Elon Musk's Tesla Inc. won't have to share profits or technology with the China, as the country has tweaked its local manufacturing norms exclusively for the electric car maker. Tesla is to decide on building its first automobile factory outside of the US in Shanghai, the Wall Street Journal reported on Sunday.

The newspaper reported that Tesla had reached an agreement to set up its own manufacturing facility in Shanghai. The Shanghai government will allow the Silicon Valley-based automaker to build a wholly owned factory in the city's free-trade zone, according to the newspaper.

A Tesla spokesman didn’t have a comment beyond reiterating the company’s previous statement in June that it planned to “clearly define” production plans in China by the year’s end, the report said. The Shanghai government didn’t reply to a request for comment, it said.

The move by the Chinese government is a major departure from its existing laws that require foreign firms to set up joint ventures with local firms. This far, all the major US automobile companies like GM and Ford will manufacture electric cars through their JVs. In August, GM's Chinese joint venture brand, Baojun, launched a two-seater electric car for around $5,300 after accounting for all the local green car incentives.

It is not immediately clear, however, if Tesla will be accorded the same import duty concessions that joint ventures with foreign partner involving technology transfers are given.

The move by Tesla comes at a time when the Indian government seemed keen to bring Elon Musk's venture to India. The government has already outlined its target of having an all-electric fleet on the roads by 2030. The intent to bring Tesla to India gained grounds after Prime Minister Narendra Modi visited the company's factory in Fremont, California, in 2015.

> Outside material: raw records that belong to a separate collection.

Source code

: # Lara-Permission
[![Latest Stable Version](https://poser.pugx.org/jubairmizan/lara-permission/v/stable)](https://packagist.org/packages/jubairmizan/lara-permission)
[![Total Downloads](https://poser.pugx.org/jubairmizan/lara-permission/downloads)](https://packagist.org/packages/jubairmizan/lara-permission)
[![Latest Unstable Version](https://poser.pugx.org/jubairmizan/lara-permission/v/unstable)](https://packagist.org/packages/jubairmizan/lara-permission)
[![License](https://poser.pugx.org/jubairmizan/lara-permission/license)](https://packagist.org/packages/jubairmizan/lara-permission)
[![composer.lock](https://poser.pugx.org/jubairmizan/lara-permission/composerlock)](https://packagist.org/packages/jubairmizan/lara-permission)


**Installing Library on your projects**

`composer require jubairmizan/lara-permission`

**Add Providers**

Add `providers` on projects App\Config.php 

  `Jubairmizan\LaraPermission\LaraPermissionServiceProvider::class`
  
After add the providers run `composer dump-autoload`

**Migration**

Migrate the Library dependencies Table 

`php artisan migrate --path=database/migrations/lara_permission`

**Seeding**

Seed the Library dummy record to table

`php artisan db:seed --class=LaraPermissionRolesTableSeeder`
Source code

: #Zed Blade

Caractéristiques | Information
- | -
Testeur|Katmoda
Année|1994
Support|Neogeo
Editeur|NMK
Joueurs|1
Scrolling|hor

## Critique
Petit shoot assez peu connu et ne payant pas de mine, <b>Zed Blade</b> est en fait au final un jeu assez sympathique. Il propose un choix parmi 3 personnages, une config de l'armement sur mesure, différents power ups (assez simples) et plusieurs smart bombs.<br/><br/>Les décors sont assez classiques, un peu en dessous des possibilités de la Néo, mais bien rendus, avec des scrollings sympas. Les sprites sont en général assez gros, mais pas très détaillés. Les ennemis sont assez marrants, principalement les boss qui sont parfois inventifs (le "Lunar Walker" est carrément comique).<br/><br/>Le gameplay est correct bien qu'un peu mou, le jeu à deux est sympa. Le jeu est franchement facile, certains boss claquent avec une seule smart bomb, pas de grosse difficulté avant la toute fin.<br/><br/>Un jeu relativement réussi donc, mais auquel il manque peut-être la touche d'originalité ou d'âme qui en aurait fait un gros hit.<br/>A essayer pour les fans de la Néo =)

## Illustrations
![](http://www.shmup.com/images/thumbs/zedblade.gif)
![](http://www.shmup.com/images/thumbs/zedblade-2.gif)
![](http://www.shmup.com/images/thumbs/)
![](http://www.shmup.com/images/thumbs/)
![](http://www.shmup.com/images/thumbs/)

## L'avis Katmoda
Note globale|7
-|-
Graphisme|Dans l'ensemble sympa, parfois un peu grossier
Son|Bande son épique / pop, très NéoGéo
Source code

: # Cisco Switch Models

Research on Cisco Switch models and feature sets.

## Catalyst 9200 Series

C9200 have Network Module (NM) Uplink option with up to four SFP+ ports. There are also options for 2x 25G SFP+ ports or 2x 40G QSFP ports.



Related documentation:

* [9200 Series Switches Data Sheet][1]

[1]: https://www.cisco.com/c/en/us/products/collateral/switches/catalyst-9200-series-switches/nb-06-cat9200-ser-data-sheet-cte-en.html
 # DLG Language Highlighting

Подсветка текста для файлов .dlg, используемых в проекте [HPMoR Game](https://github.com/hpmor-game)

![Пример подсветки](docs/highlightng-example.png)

A year later, the Union Minister of Road Transport, Highways and Shipping Nitin Gadkari visited the Tesla factory near San Francisco and offered land and other incentives to make India their Asia manufacturing hub. The Indian government even offered land near major ports to facilitate export of their vehicles to South and South East Asian countries.

The lastest decision by Tesla to set up shop in China would imply that Musk may not look at another Asian manufacturing location soon and as it is, it did not officially respond to the earlier representations made by the Indian government.

The latest move by Tesla again outlines the nascent stage of the electric vehicles market in India compared to China, which is already the world's largest by number of battery-powered vehicles sold. A mandate by the government enforces that all car makers in China should sell a percentage of EVs from 2019.

In 2016, electric car sales in China stood at 329,000 units compared to 450 in India and according to a Bloomberg New Energy report, India had 350 charging points at the end of 2016, while China had 215,000 installed.

Last month, Gadkari didn't mince words when he extorted domestic auto firms to switch production to vehicles that run on non-polluting alternative fuels. Further, in the recently introduced Goods and SErvices Tax (GST), electric vehicles will attract only a 12% tax compared with 28% for hybrid, petrol and diesel vehicles. The government has also announced that it would bear up to 60% of the research and development cost for developing indigenous, low-cost electric technology from a specially set up corpus under the National Electric Mobility Mission Plan.

The government has set a target of having only electric vehicles on the road by 2030. Clearly, to achieve that target, a lot more needs to done.